The complexity and diversity in LHR oligomer formation, composition, and helix interfaces identified in this study may provide a mechanism for dynamic rearrangement of protomers, facilitating a highly exquisite mode of modulating signal specificity and/or strength. Such observations provide evidence for current conceptual models where GPCR oligomerization is a platform for diversifying/amplifying signal responses (1, 48). The composition of LHRB−/LHRS− oligomers may regulate the amplitude of signal response, where increasing the total proportion of surface LHRS− positively regulates the signal amplitude by increasing the number of LHRB− participating in oligomers. By biasing the oligomeric complex toward “signaling-able” (LHRB−) protomers, it may provide a platform for further G protein couplings and consequently increased signal output. Our structural analysis suggests that enrichment of LHRB− within LHRB−/LHRS− oligomers permits the association of two trimeric G proteins via the H5 or H4-H1, H3 interfaces. In contrast, cells favoring the formation of 1B−:3S− exhibited the lowest ligand-induced signal responses, perhaps due to the ability of such oligomers to accommodate one G protein while binding multiple hormone molecules. As glycoprotein hormone receptors display strong negative cooperativity at physiological hormone concentrations with a single agonist molecule binding to a receptor dimer (57), the number of G protein molecules associated in an oligomer is likely to be the limiting factor in regulating signal sensitivity.

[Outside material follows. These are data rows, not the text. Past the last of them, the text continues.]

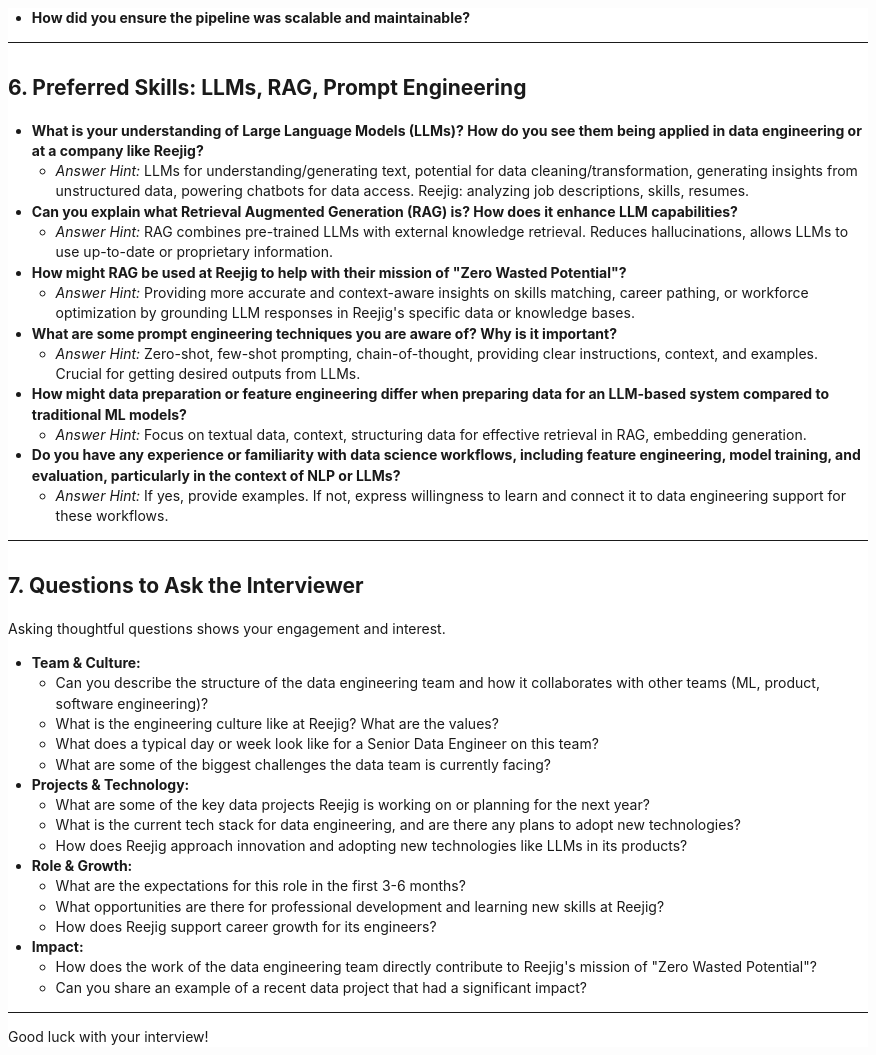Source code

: *   **How did you ensure the pipeline was scalable and maintainable?**

---

## 6. Preferred Skills: LLMs, RAG, Prompt Engineering

*   **What is your understanding of Large Language Models (LLMs)? How do you see them being applied in data engineering or at a company like Reejig?**
    *   *Answer Hint:* LLMs for understanding/generating text, potential for data cleaning/transformation, generating insights from unstructured data, powering chatbots for data access. Reejig: analyzing job descriptions, skills, resumes.
*   **Can you explain what Retrieval Augmented Generation (RAG) is? How does it enhance LLM capabilities?**
    *   *Answer Hint:* RAG combines pre-trained LLMs with external knowledge retrieval. Reduces hallucinations, allows LLMs to use up-to-date or proprietary information.
*   **How might RAG be used at Reejig to help with their mission of "Zero Wasted Potential"?**
    *   *Answer Hint:* Providing more accurate and context-aware insights on skills matching, career pathing, or workforce optimization by grounding LLM responses in Reejig's specific data or knowledge bases.
*   **What are some prompt engineering techniques you are aware of? Why is it important?**
    *   *Answer Hint:* Zero-shot, few-shot prompting, chain-of-thought, providing clear instructions, context, and examples. Crucial for getting desired outputs from LLMs.
*   **How might data preparation or feature engineering differ when preparing data for an LLM-based system compared to traditional ML models?**
    *   *Answer Hint:* Focus on textual data, context, structuring data for effective retrieval in RAG, embedding generation.
*   **Do you have any experience or familiarity with data science workflows, including feature engineering, model training, and evaluation, particularly in the context of NLP or LLMs?**
    *   *Answer Hint:* If yes, provide examples. If not, express willingness to learn and connect it to data engineering support for these workflows.

---

## 7. Questions to Ask the Interviewer

Asking thoughtful questions shows your engagement and interest.

*   **Team & Culture:**
    *   Can you describe the structure of the data engineering team and how it collaborates with other teams (ML, product, software engineering)?
    *   What is the engineering culture like at Reejig? What are the values?
    *   What does a typical day or week look like for a Senior Data Engineer on this team?
    *   What are some of the biggest challenges the data team is currently facing?
*   **Projects & Technology:**
    *   What are some of the key data projects Reejig is working on or planning for the next year?
    *   What is the current tech stack for data engineering, and are there any plans to adopt new technologies?
    *   How does Reejig approach innovation and adopting new technologies like LLMs in its products?
*   **Role & Growth:**
    *   What are the expectations for this role in the first 3-6 months?
    *   What opportunities are there for professional development and learning new skills at Reejig?
    *   How does Reejig support career growth for its engineers?
*   **Impact:**
    *   How does the work of the data engineering team directly contribute to Reejig's mission of "Zero Wasted Potential"?
    *   Can you share an example of a recent data project that had a significant impact?

---

Good luck with your interview! 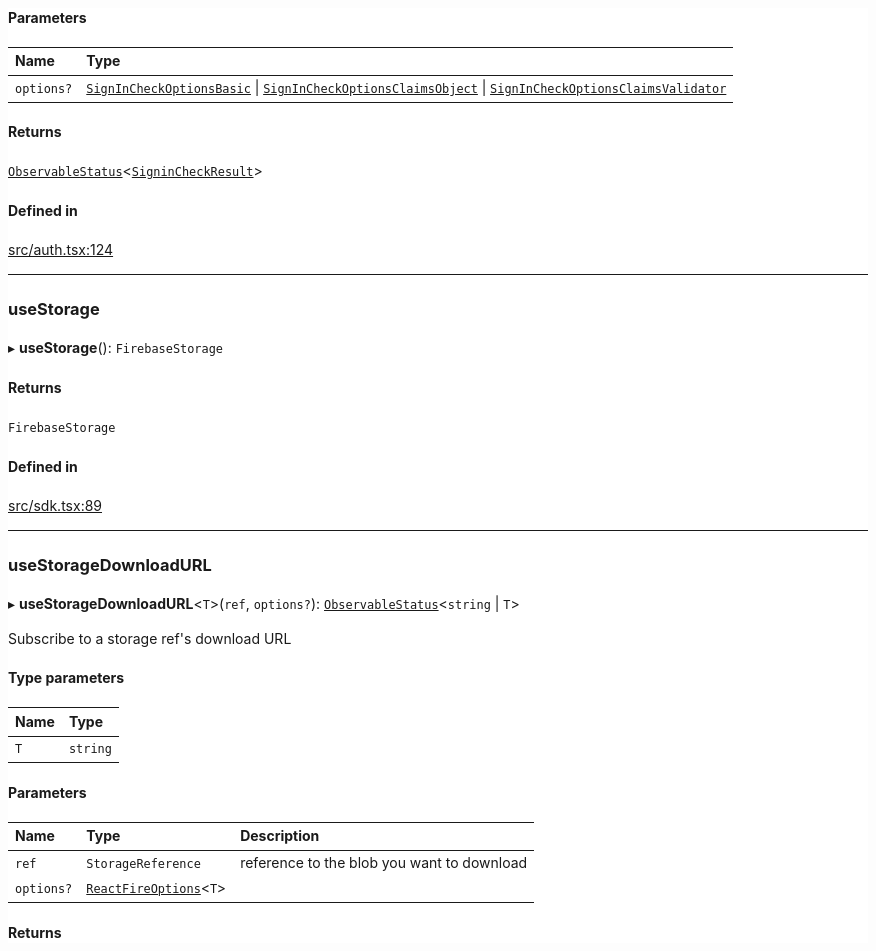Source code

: #### Parameters

| Name | Type |
| :------ | :------ |
| `options?` | [`SignInCheckOptionsBasic`](interfaces/SignInCheckOptionsBasic.md) \| [`SignInCheckOptionsClaimsObject`](interfaces/SignInCheckOptionsClaimsObject.md) \| [`SignInCheckOptionsClaimsValidator`](interfaces/SignInCheckOptionsClaimsValidator.md) |

#### Returns

[`ObservableStatus`](README.md#observablestatus)<[`SigninCheckResult`](README.md#signincheckresult)\>

#### Defined in

[src/auth.tsx:124](https://github.com/FirebaseExtended/reactfire/blob/main/src/auth.tsx#L124)

___

### useStorage

▸ **useStorage**(): `FirebaseStorage`

#### Returns

`FirebaseStorage`

#### Defined in

[src/sdk.tsx:89](https://github.com/FirebaseExtended/reactfire/blob/main/src/sdk.tsx#L89)

___

### useStorageDownloadURL

▸ **useStorageDownloadURL**<`T`\>(`ref`, `options?`): [`ObservableStatus`](README.md#observablestatus)<`string` \| `T`\>

Subscribe to a storage ref's download URL

#### Type parameters

| Name | Type |
| :------ | :------ |
| `T` | `string` |

#### Parameters

| Name | Type | Description |
| :------ | :------ | :------ |
| `ref` | `StorageReference` | reference to the blob you want to download |
| `options?` | [`ReactFireOptions`](interfaces/ReactFireOptions.md)<`T`\> |  |

#### Returns
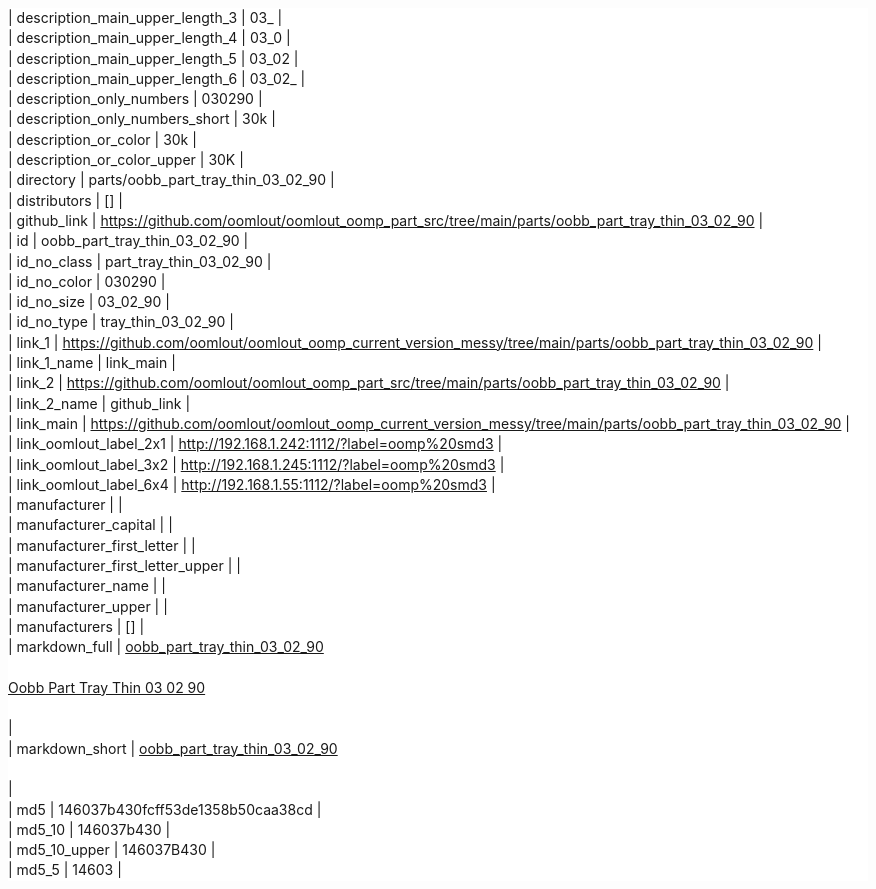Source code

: | description_main_upper_length_3 | 03_ |  
| description_main_upper_length_4 | 03_0 |  
| description_main_upper_length_5 | 03_02 |  
| description_main_upper_length_6 | 03_02_ |  
| description_only_numbers | 030290 |  
| description_only_numbers_short | 30k |  
| description_or_color | 30k |  
| description_or_color_upper | 30K |  
| directory | parts/oobb_part_tray_thin_03_02_90 |  
| distributors | [] |  
| github_link | https://github.com/oomlout/oomlout_oomp_part_src/tree/main/parts/oobb_part_tray_thin_03_02_90 |  
| id | oobb_part_tray_thin_03_02_90 |  
| id_no_class | part_tray_thin_03_02_90 |  
| id_no_color | 030290 |  
| id_no_size | 03_02_90 |  
| id_no_type | tray_thin_03_02_90 |  
| link_1 | https://github.com/oomlout/oomlout_oomp_current_version_messy/tree/main/parts/oobb_part_tray_thin_03_02_90 |  
| link_1_name | link_main |  
| link_2 | https://github.com/oomlout/oomlout_oomp_part_src/tree/main/parts/oobb_part_tray_thin_03_02_90 |  
| link_2_name | github_link |  
| link_main | https://github.com/oomlout/oomlout_oomp_current_version_messy/tree/main/parts/oobb_part_tray_thin_03_02_90 |  
| link_oomlout_label_2x1 | http://192.168.1.242:1112/?label=oomp%20smd3 |  
| link_oomlout_label_3x2 | http://192.168.1.245:1112/?label=oomp%20smd3 |  
| link_oomlout_label_6x4 | http://192.168.1.55:1112/?label=oomp%20smd3 |  
| manufacturer |  |  
| manufacturer_capital |  |  
| manufacturer_first_letter |  |  
| manufacturer_first_letter_upper |  |  
| manufacturer_name |  |  
| manufacturer_upper |  |  
| manufacturers | [] |  
| markdown_full | [oobb_part_tray_thin_03_02_90](https://github.com/oomlout/oomlout_oomp_current_version_messy/tree/main/parts/oobb_part_tray_thin_03_02_90)<br>[](https://github.com/oomlout/oomlout_oomp_current_version_messy/tree/main/parts/oobb_part_tray_thin_03_02_90)<br>[Oobb Part Tray Thin 03 02 90](https://github.com/oomlout/oomlout_oomp_current_version_messy/tree/main/parts/oobb_part_tray_thin_03_02_90)<br><br> |  
| markdown_short | [oobb_part_tray_thin_03_02_90](https://github.com/oomlout/oomlout_oomp_current_version_messy/tree/main/parts/oobb_part_tray_thin_03_02_90)<br><br> |  
| md5 | 146037b430fcff53de1358b50caa38cd |  
| md5_10 | 146037b430 |  
| md5_10_upper | 146037B430 |  
| md5_5 | 14603 |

In summary, by exploiting receptors that only signal via intermolecular cooperation, we have demonstrated that asymmetric GPCR oligomers can regulate the signaling profile of a receptor. Such a mechanism of receptor regulation, via diverse molecular arrangements of individual receptor mutant protomers with defined functions, provides a system to acutely fine-tune the specificity and signaling output, which may be critical for differential modulation of cellular responses in physiological or pathological contexts. Whether distinct complexes could be exploited in the development of new compounds remains to be determined, yet studying the molecular makeup via super-resolution techniques with computational structural modeling enables single molecule detection of the complete GPCR cell surface landscape with high definition, providing an approach to potentially design novel compounds with greater efficacy, selectivity, and/or specificity.